Re: [PATCH] x86/smp: Use atomic_try_cmpxchg() to micro-optimize native_stop_other_cpus()

Posted by Uros Bizjak 2 years, 2 months ago

On Fri, Nov 17, 2023 at 6:23 PM Dave Hansen <dave.hansen@intel.com> wrote:
>
> On 11/17/23 08:37, Uros Bizjak wrote:
> > On Fri, Nov 17, 2023 at 5:18 PM Dave Hansen <dave.hansen@intel.com> wrote:
> >> Is there some other side benefit that I'm missing here?  Applying this
> >> patch doesn't seem to have a great risk/reward ratio.
> >
> > Yes, in addition to better asm code, I think that the use of magic
> > constant (-1) is not descriptive at all. I tried to make this code
> > look like nmi_panic() from kernel/panic.c, which has similar
> > functionality, and describe that this constant belongs to old_cpu
> > (same as in nmi_panic() ).
>
> I guess it's a step in the direction of nmi_panic().  But honestly, it
> doesn't go far enough for me at least.  The nice part about nmi_panic()
> is that it gives -1 nice symbolic name and uses that name in the
> definition of the atomic_t.
>
> > Also, from converting many cmpxchg to try_cmpxchg, it becomes evident
> > that in cases like this (usage in "if" clauses) the correct locking
> > primitive is try_cmpxchg. Additionally, in this particular case, it
> > is not the speed, but a little code save that can be achieved with
> > the same functionality.
>
> I think I understand what you're trying to say: using try_cmpxchg can
> result in better code generation in general than plain cmpxchg.  Thus,
> it's more "correct" to use try_cmpxchg in any case where plain cmpxchg
> is in use.  Right?

Yes, when we have the condition "cmpxchg(*ptr, old, new) == old", then
using try_cmpxchg not only generates better code (note also how the
compiler creates fast path through the code due to likely/unlikely
annotations), but is also *less* error prone. E.g., there were a
couple of instances where the result of cmpxchg was compared to the
wrong variable.

> I honestly don't think cmpxchg is more or less "correct" than
> try_cmpxchg.  If you're going to be sending patches like these, I'd
> remove this kind of language from your changelogs and discussions
> because it holds zero weight.
>
> Here's what I'm afraid of: this patch is not tested enough.  We apply it
> and then start getting reports of reboot breaking on some server.
> Someone spends two hours bisecting to this patch.  We'll wonder after
> the fact: Was this patch worth it?

Let me just say that after some 50 conversions of code of various
complexity to try_cmpxchg, fixing inconsistencies and plain logic bugs
on the way, removing superfluous memory reads form the loops,
eyeballing generated asm code and persuading relevant maintainers
about the benefit of the conversion, I can confidently say that this
particular conversion won't make troubles.
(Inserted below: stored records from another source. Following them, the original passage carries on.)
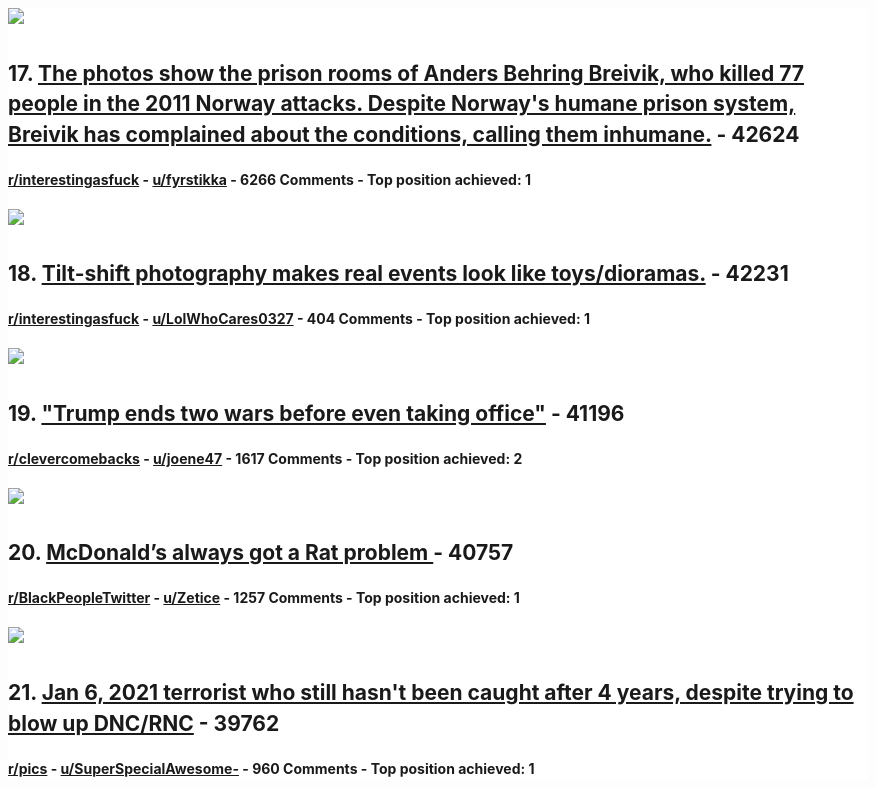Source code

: <a href="https://i.redd.it/l9pbg9l4kv5e1.jpeg"><img src="https://a.thumbs.redditmedia.com/RIdOc-3PSsN1Z7fU1ZS7rDVXifO3pJsS6hsL2P39LY4.jpg"></img></a>

## 17. [The photos show the prison rooms of Anders Behring Breivik, who killed 77 people in the 2011 Norway attacks. Despite Norway's humane prison system, Breivik has complained about the conditions, calling them inhumane.](http://reddit.com/r/interestingasfuck/comments/1hab75h/the_photos_show_the_prison_rooms_of_anders/) - 42624
#### [r/interestingasfuck](http://reddit.com/r/interestingasfuck) - [u/fyrstikka](http://reddit.com/u/fyrstikka) - 6266 Comments - Top position achieved: 1

<a href="https://www.reddit.com/gallery/1hab75h"><img src="https://b.thumbs.redditmedia.com/VLwaycy6MRJICRzuhKF_wzGFnWZlyR4Yrob1jioegIQ.jpg"></img></a>

## 18. [Tilt-shift photography makes real events look like toys/dioramas.](http://reddit.com/r/interestingasfuck/comments/1ha1oae/tiltshift_photography_makes_real_events_look_like/) - 42231
#### [r/interestingasfuck](http://reddit.com/r/interestingasfuck) - [u/LolWhoCares0327](http://reddit.com/u/LolWhoCares0327) - 404 Comments - Top position achieved: 1

<a href="https://v.redd.it/mrplyece3r5e1"><img src="https://external-preview.redd.it/Mnd4am5lN2UzcjVlMQV7vY-hgQCZ1bDUUjcDSJpL3uYxUFYeWzfyb5FElIcC.png?width=140&amp;height=140&amp;crop=140:140,smart&amp;format=jpg&amp;v=enabled&amp;lthumb=true&amp;s=2bd861c495fbed30d85b7e051c36ffa33f55145f"></img></a>

## 19. ["Trump ends two wars before even taking office"](http://reddit.com/r/clevercomebacks/comments/1ha6htq/trump_ends_two_wars_before_even_taking_office/) - 41196
#### [r/clevercomebacks](http://reddit.com/r/clevercomebacks) - [u/joene47](http://reddit.com/u/joene47) - 1617 Comments - Top position achieved: 2

<a href="https://i.redd.it/k366sxf4rs5e1.png"><img src="https://b.thumbs.redditmedia.com/d0IjzDmufR1jDRRQc7BW2saphv5akYnp8m1r1gxcwtE.jpg"></img></a>

## 20. [McDonald’s always got a Rat problem ](http://reddit.com/r/BlackPeopleTwitter/comments/1haikwb/mcdonalds_always_got_a_rat_problem/) - 40757
#### [r/BlackPeopleTwitter](http://reddit.com/r/BlackPeopleTwitter) - [u/Zetice](http://reddit.com/u/Zetice) - 1257 Comments - Top position achieved: 1

<a href="https://i.redd.it/7ow3p6xsnv5e1.jpeg"><img src="https://b.thumbs.redditmedia.com/ztueywu30dpcqQSlROU3bSSrfKxYYb2rdHWuxh-jDrM.jpg"></img></a>

## 21. [Jan 6, 2021 terrorist who still hasn't been caught after 4 years, despite trying to blow up DNC/RNC](http://reddit.com/r/pics/comments/1hapxtr/jan_6_2021_terrorist_who_still_hasnt_been_caught/) - 39762
#### [r/pics](http://reddit.com/r/pics) - [u/SuperSpecialAwesome-](http://reddit.com/u/SuperSpecialAwesome-) - 960 Comments - Top position achieved: 1
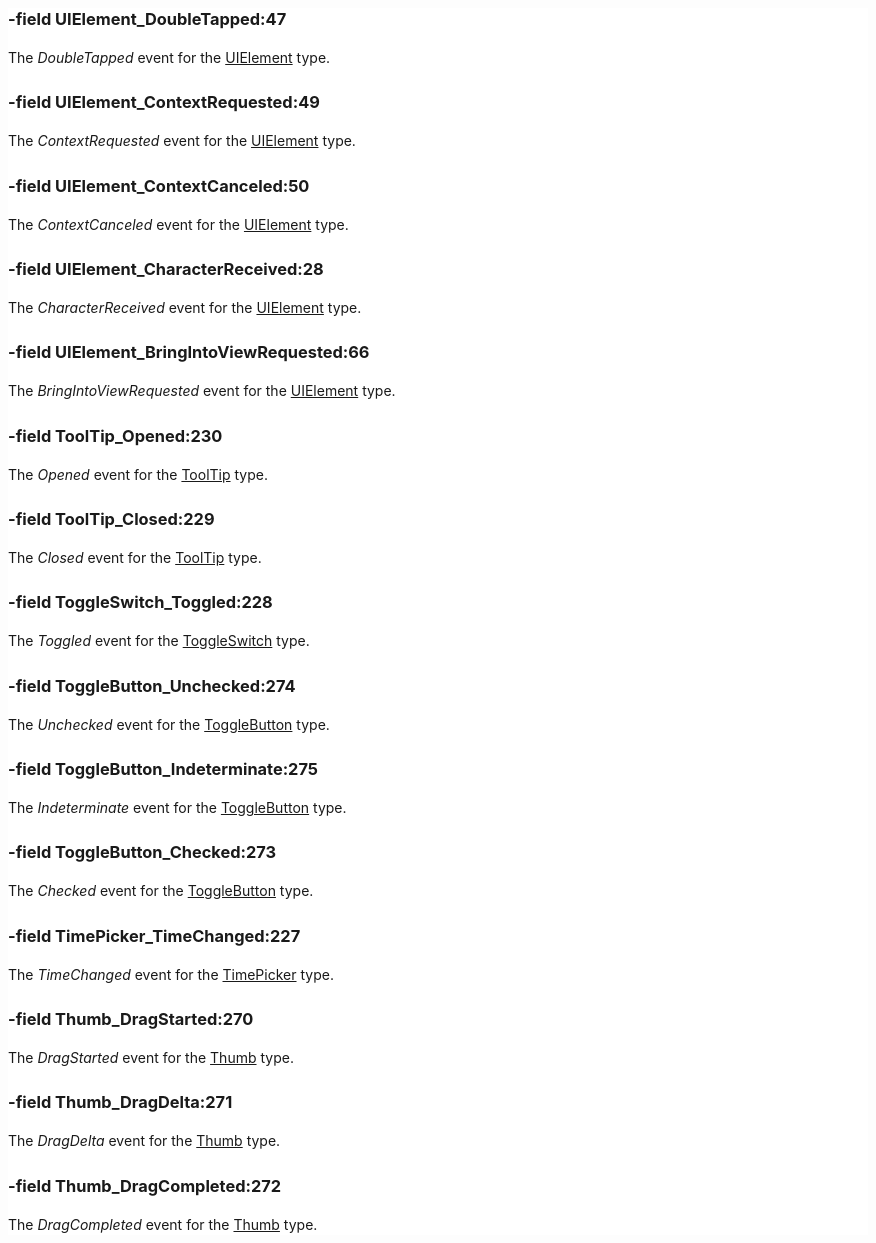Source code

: ### -field UIElement_DoubleTapped:47
The _DoubleTapped_ event for the [UIElement](../windows.ui.xaml/uielement.md) type.

### -field UIElement_ContextRequested:49
The _ContextRequested_ event for the [UIElement](../windows.ui.xaml/uielement.md) type.

### -field UIElement_ContextCanceled:50
The _ContextCanceled_ event for the [UIElement](../windows.ui.xaml/uielement.md) type.

### -field UIElement_CharacterReceived:28
The _CharacterReceived_ event for the [UIElement](../windows.ui.xaml/uielement.md) type.

### -field UIElement_BringIntoViewRequested:66
The _BringIntoViewRequested_ event for the [UIElement](../windows.ui.xaml/uielement.md) type.

### -field ToolTip_Opened:230
The _Opened_ event for the [ToolTip](../windows.ui.xaml.controls/tooltip.md) type.

### -field ToolTip_Closed:229
The _Closed_ event for the [ToolTip](../windows.ui.xaml.controls/tooltip.md) type.

### -field ToggleSwitch_Toggled:228
The _Toggled_ event for the [ToggleSwitch](../windows.ui.xaml.controls/toggleswitch.md) type.

### -field ToggleButton_Unchecked:274
The _Unchecked_ event for the [ToggleButton](../windows.ui.xaml.controls.primitives/togglebutton.md) type.

### -field ToggleButton_Indeterminate:275
The _Indeterminate_ event for the [ToggleButton](../windows.ui.xaml.controls.primitives/togglebutton.md) type.

### -field ToggleButton_Checked:273
The _Checked_ event for the [ToggleButton](../windows.ui.xaml.controls.primitives/togglebutton.md) type.

### -field TimePicker_TimeChanged:227
The _TimeChanged_ event for the [TimePicker](../windows.ui.xaml.controls/timepicker.md) type.

### -field Thumb_DragStarted:270
The _DragStarted_ event for the [Thumb](../windows.ui.xaml.controls.primitives/thumb.md) type.

### -field Thumb_DragDelta:271
The _DragDelta_ event for the [Thumb](../windows.ui.xaml.controls.primitives/thumb.md) type.

### -field Thumb_DragCompleted:272
The _DragCompleted_ event for the [Thumb](../windows.ui.xaml.controls.primitives/thumb.md) type.
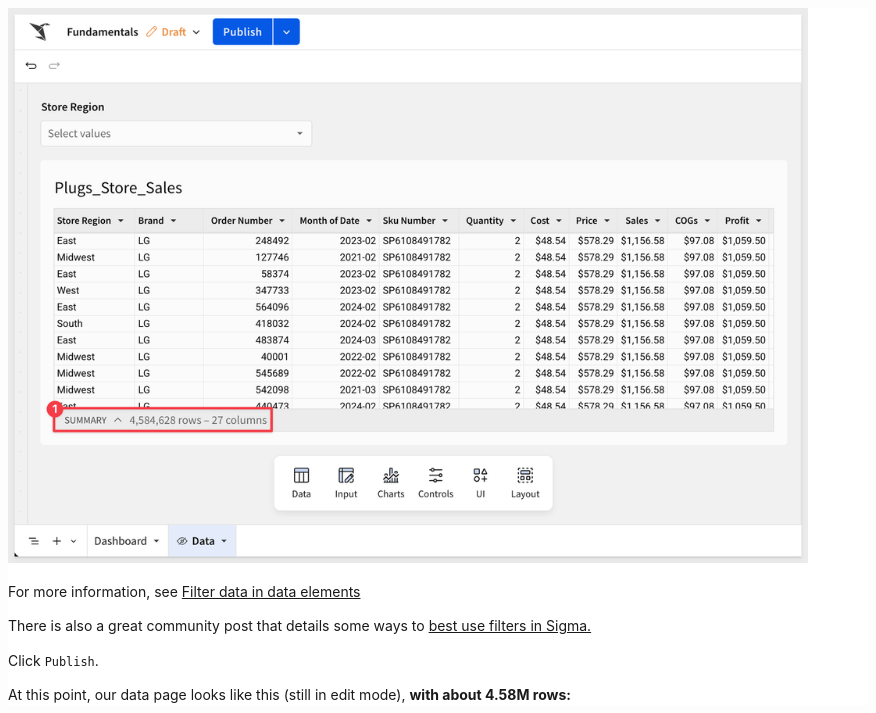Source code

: <img src="assets/fdata_26.png" width="800"/>

For more information, see [Filter data in data elements](https://help.sigmacomputing.com/docs/data-element-filters)

There is also a great community post that details some ways to [best use filters in Sigma.](https://community.sigmacomputing.com/t/filtering-data-in-sigma-overview/3429)

Click `Publish`.

At this point, our data page looks like this (still in edit mode), **with about 4.58M rows:**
Even without the proposed conversion, the call to smp_processor_id()
should be put after early exit where reboot_force is checked.

> I don't think what you have here is more descriptive than what was there
> before.  It still has a -1 and still doesn't logically connect it to the
> 'stopping_cpu' definition.  I have no idea how much this was tested.  It
> doesn't _clearly_ move the needle enough on making the code better to
> apply it.

I should state that I test my patches by bootstrapping the image in
qemu, and from time to time put together a bunch of patches and build
a real Fedora kernel rpm and run it for some time as my main kernel.
This last part gives me much confidence when the patch is discussed
with the maintainer. In this particular case, I didn't put much
attention on reboot functionality, but the patched kernel definitely
reboots without problems.

Regarding "-1", I was thinking of introducing a CPU_INVALID #define
instead of -1, but at the end, this #define should be eventually
introduced as a target-independent patch that puts the new define into
the generic part of the kernel source, since it looks like other
targets could use this define as well.

> We shouldn't be blindly converting cmpxchg=>try_cmpxchg, and then trying
> to justify it after the fact.  I _do_ agree that try_cmpxchg() leads to
> better looking C code *AND* generated code.  So, for new x86 code, it
> seems like the best thing to do.  But for old (working) code, I think it
> should mostly be left alone.

I'm not here to discuss policies, but the "don't fix it if it ain't
broke" policy is a slippery slope, as it can lead to stagnation in the
long term. Please read what happened here [1].

[1] https://lwn.net/Articles/488847/

> Maybe you could keep an eye on:
>
> > https://lore.kernel.org/lkml/?q=dfb%3Aatomic_cmpxchg+-dfb%3Aatomic_try_cmpxchg
>
> and remind folks what they should be using, rather than expending
> efforts on trying to move existing code over.

Yes, I'm doing my best to point out optimization opportunities
involving try_cmpxchg when I come across one. But this one slipped
below my radar...

Thanks and BR,
Uros.

Re: [PATCH] x86/smp: Use atomic_try_cmpxchg() to micro-optimize native_stop_other_cpus()

Posted by Dave Hansen 2 years, 2 months ago

On 11/22/23 12:18, Uros Bizjak wrote:
> I'm not here to discuss policies, but the "don't fix it if it ain't
> broke" policy is a slippery slope, as it can lead to stagnation in the
> long term. Please read what happened here [1].
> 
> [1] https://lwn.net/Articles/488847/

Even though I'm not dying to apply this patch, I will take a look at it
again if it improves in how its changelog is phrased, actually makes the
code more readable and comes with some kind of statement about how
thoroughly it was tested.